**Work to complete**
Every entry below needs to be printed again exactly, with its pictures left out.

**The data**
******************************

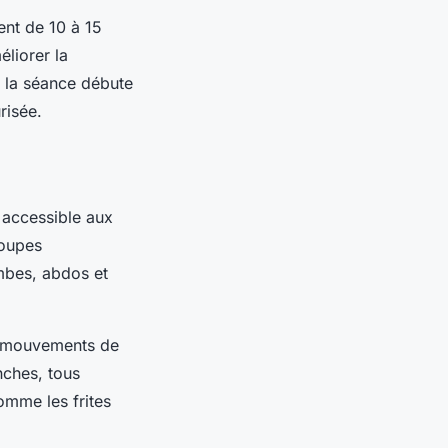
ent de 10 à 15
liorer la
, la séance débute
risée.
accessible aux
roupes
ambes, abdos et
es mouvements de
nches, tous
omme les frites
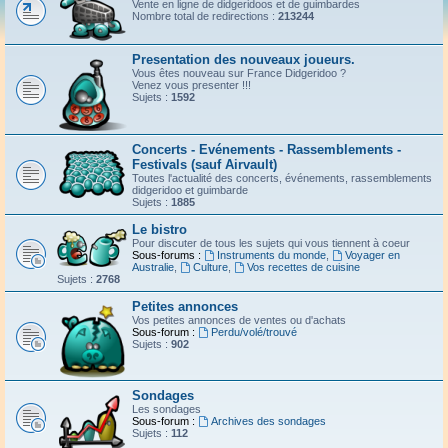
Vente en ligne de didgeridoos et de guimbardes
Nombre total de redirections :
213244
Presentation des nouveaux joueurs.
Vous êtes nouveau sur France Didgeridoo ?
Venez vous presenter !!!
Sujets :
1592
Concerts - Evénements - Rassemblements -
Festivals (sauf Airvault)
Toutes l'actualité des concerts, événements, rassemblements
didgeridoo et guimbarde
Sujets :
1885
Le bistro
Pour discuter de tous les sujets qui vous tiennent à coeur
Sous-forums :
Instruments du monde
,
Voyager en
Australie
,
Culture
,
Vos recettes de cuisine
Sujets :
2768
Petites annonces
Vos petites annonces de ventes ou d'achats
Sous-forum :
Perdu/volé/trouvé
Sujets :
902
Sondages
Les sondages
Sous-forum :
Archives des sondages
Sujets :
112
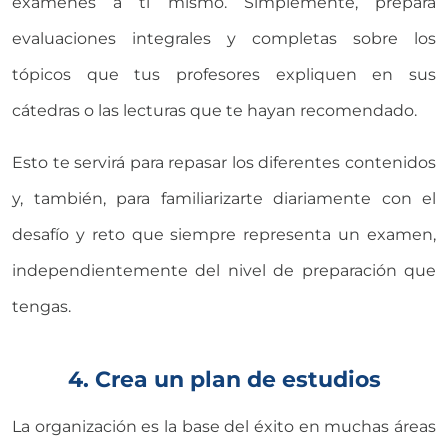
exámenes a ti mismo. Simplemente, prepara
evaluaciones integrales y completas sobre los
tópicos que tus profesores expliquen en sus
cátedras o las lecturas que te hayan recomendado.
Esto te servirá para repasar los diferentes contenidos
y, también, para familiarizarte diariamente con el
desafío y reto que siempre representa un examen,
independientemente del nivel de preparación que
tengas.
4. Crea un plan de estudios
La organización es la base del éxito en muchas áreas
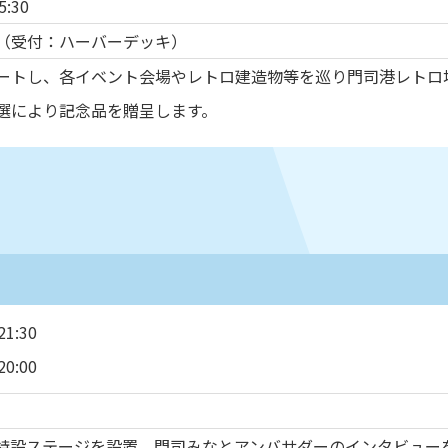
:30
（受付：ハーバーデッキ）
ートし、各イベント会場やレトロ建造物等を巡り門司港レトロ
選により記念品を贈呈します。
1:30
0:00
特設ステージを設置。門司みなとアンバサダーのインタビュー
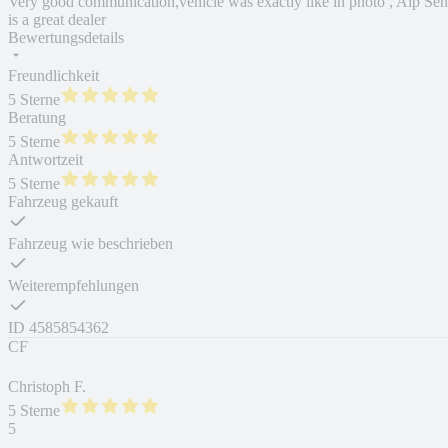
Very good communication,vehicle was exactly like in photo , Alp Sen
is a great dealer
Bewertungsdetails
Freundlichkeit
5 Sterne
Beratung
5 Sterne
Antwortzeit
5 Sterne
Fahrzeug gekauft
Fahrzeug wie beschrieben
Weiterempfehlungen
ID
4585854362
CF
Christoph F.
5 Sterne
5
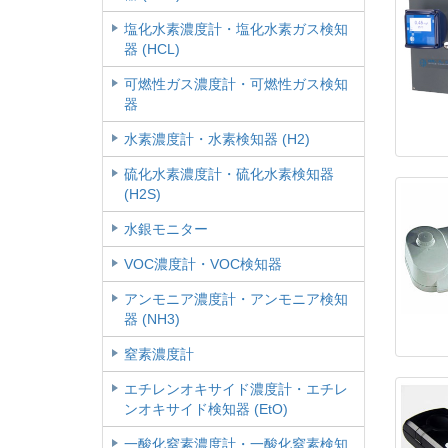
塩化水素濃度計・塩化水素ガス検知
器 (HCL)
可燃性ガス濃度計・可燃性ガス検知
器
水素濃度計・水素検知器 (H2)
硫化水素濃度計・硫化水素検知器
(H2S)
水銀モニター
VOC濃度計・VOC検知器
アンモニア濃度計・アンモニア検知
器 (NH3)
窒素濃度計
エチレンオキサイド濃度計・エチレ
ンオキサイド検知器 (EtO)
一酸化窒素濃度計・一酸化窒素検知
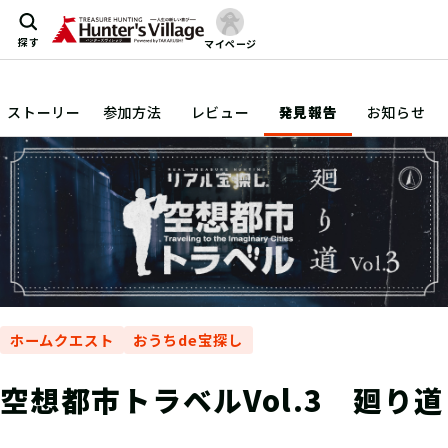
探す
マイページ
ストーリー
参加方法
レビュー
発見報告
お知らせ
ホームクエスト
おうちde宝探し
空想都市トラベルVol.3 廻り道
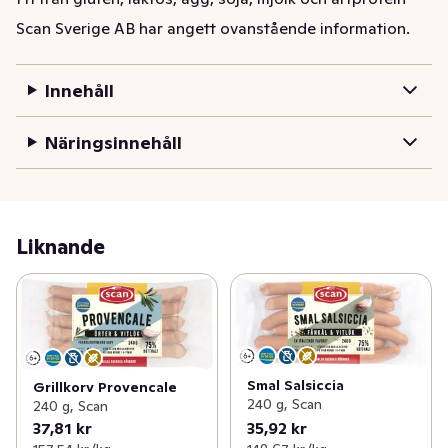
Scan Sverige AB har angett ovanstående information.
Äkta korvhantverk präglat av 100 års erfarenhet av 
hängivna korvmakare.
Innehåll
Näringsinnehåll
Liknande
Smal Salsiccia
Grillkorv Provencale
240 g, Scan
240 g, Scan
37,81 kr
35,92 kr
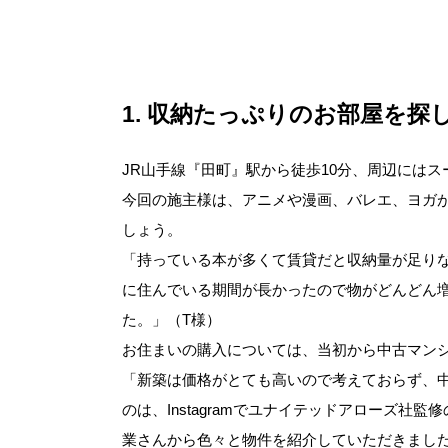
1
収納たっぷりのお部屋を探
JR山手線『田町』駅から徒歩10分、周辺には
今回の施主様は、アニメや漫画、バレエ、ヨガ
しょう。
「持っている本が多くて賃貸だと収納量が足り
に住んでいる期間が長かったので物がどんどん
た。」（T様）
お住まいの購入については、当初から中古マン
「新築は価格がとても高いので考えておらず、
のは、Instagramでユナイテッドアローズ
業さんから色々と物件を紹介していただきました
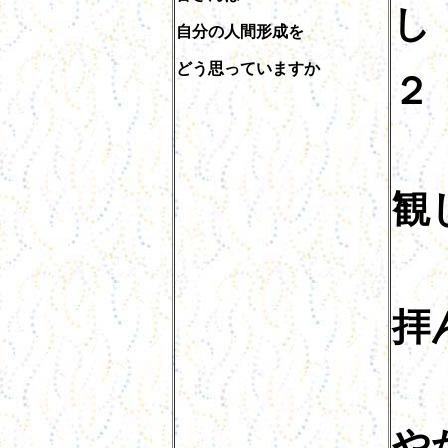
し
自分の人間形成を
どう思っていますか
２
わ
観
衆
拝
社
や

******************************

**Solution below**
ent de 10 à 15
liorer la
, la séance débute
risée.
accessible aux
roupes
ambes, abdos et
es mouvements de
nches, tous
omme les frites
Vente en ligne de didgeridoos et de guimbardes
Nombre total de redirections :
213244
Presentation des nouveaux joueurs.
Vous êtes nouveau sur France Didgeridoo ?
Venez vous presenter !!!
Sujets :
1592
Concerts - Evénements - Rassemblements -
Festivals (sauf Airvault)
Toutes l'actualité des concerts, événements, rassemblements
didgeridoo et guimbarde
Sujets :
1885
Le bistro
Pour discuter de tous les sujets qui vous tiennent à coeur
Sous-forums :
Instruments du monde
,
Voyager en
Australie
,
Culture
,
Vos recettes de cuisine
Sujets :
2768
Petites annonces
Vos petites annonces de ventes ou d'achats
Sous-forum :
Perdu/volé/trouvé
Sujets :
902
Sondages
Les sondages
Sous-forum :
Archives des sondages
Sujets :
112
exámenes a ti mismo. Simplemente, prepara
evaluaciones integrales y completas sobre los
tópicos que tus profesores expliquen en sus
cátedras o las lecturas que te hayan recomendado.
Esto te servirá para repasar los diferentes contenidos
y, también, para familiarizarte diariamente con el
desafío y reto que siempre representa un examen,
independientemente del nivel de preparación que
tengas.
4. Crea un plan de estudios
La organización es la base del éxito en muchas áreas
:30
（受付：ハーバーデッキ）
ートし、各イベント会場やレトロ建造物等を巡り門司港レトロ
選により記念品を贈呈します。
1:30
0:00
特設ステージを設置。門司みなとアンバサダーのインタビュー
Very good communication,vehicle was exactly like in photo , Alp Sen
is a great dealer
Bewertungsdetails
Freundlichkeit
5 Sterne
Beratung
5 Sterne
Antwortzeit
5 Sterne
Fahrzeug gekauft
Fahrzeug wie beschrieben
Weiterempfehlungen
ID
4585854362
CF
Christoph F.
5 Sterne
5
塩化水素濃度計・塩化水素ガス検知
器 (HCL)
可燃性ガス濃度計・可燃性ガス検知
器
水素濃度計・水素検知器 (H2)
硫化水素濃度計・硫化水素検知器
(H2S)
水銀モニター
VOC濃度計・VOC検知器
アンモニア濃度計・アンモニア検知
器 (NH3)
窒素濃度計
エチレンオキサイド濃度計・エチレ
ンオキサイド検知器 (EtO)
一酸化窒素濃度計・一酸化窒素検知
探す
マイページ
ストーリー
参加方法
レビュー
発見報告
お知らせ
ホームクエスト
おうちde宝探し
空想都市トラベルVol.3 廻り道
Scan Sverige AB har angett ovanstående information.
Äkta korvhantverk präglat av 100 års erfarenhet av 
hängivna korvmakare.
Innehåll
Näringsinnehåll
Liknande
Smal Salsiccia
Grillkorv Provencale
240 g, Scan
240 g, Scan
37,81 kr
35,92 kr
1
収納たっぷりのお部屋を探
JR山手線『田町』駅から徒歩10分、周辺には
今回の施主様は、アニメや漫画、バレエ、ヨガ
しょう。
「持っている本が多くて賃貸だと収納量が足り
に住んでいる期間が長かったので物がどんどん
た。」（T様）
お住まいの購入については、当初から中古マン
「新築は価格がとても高いので考えておらず、
のは、Instagramでユナイテッドアローズ
業さんから色々と物件を紹介していただきました
し
自分の人間形成を
どう思っていますか
２
わ
観
衆
拝
社
や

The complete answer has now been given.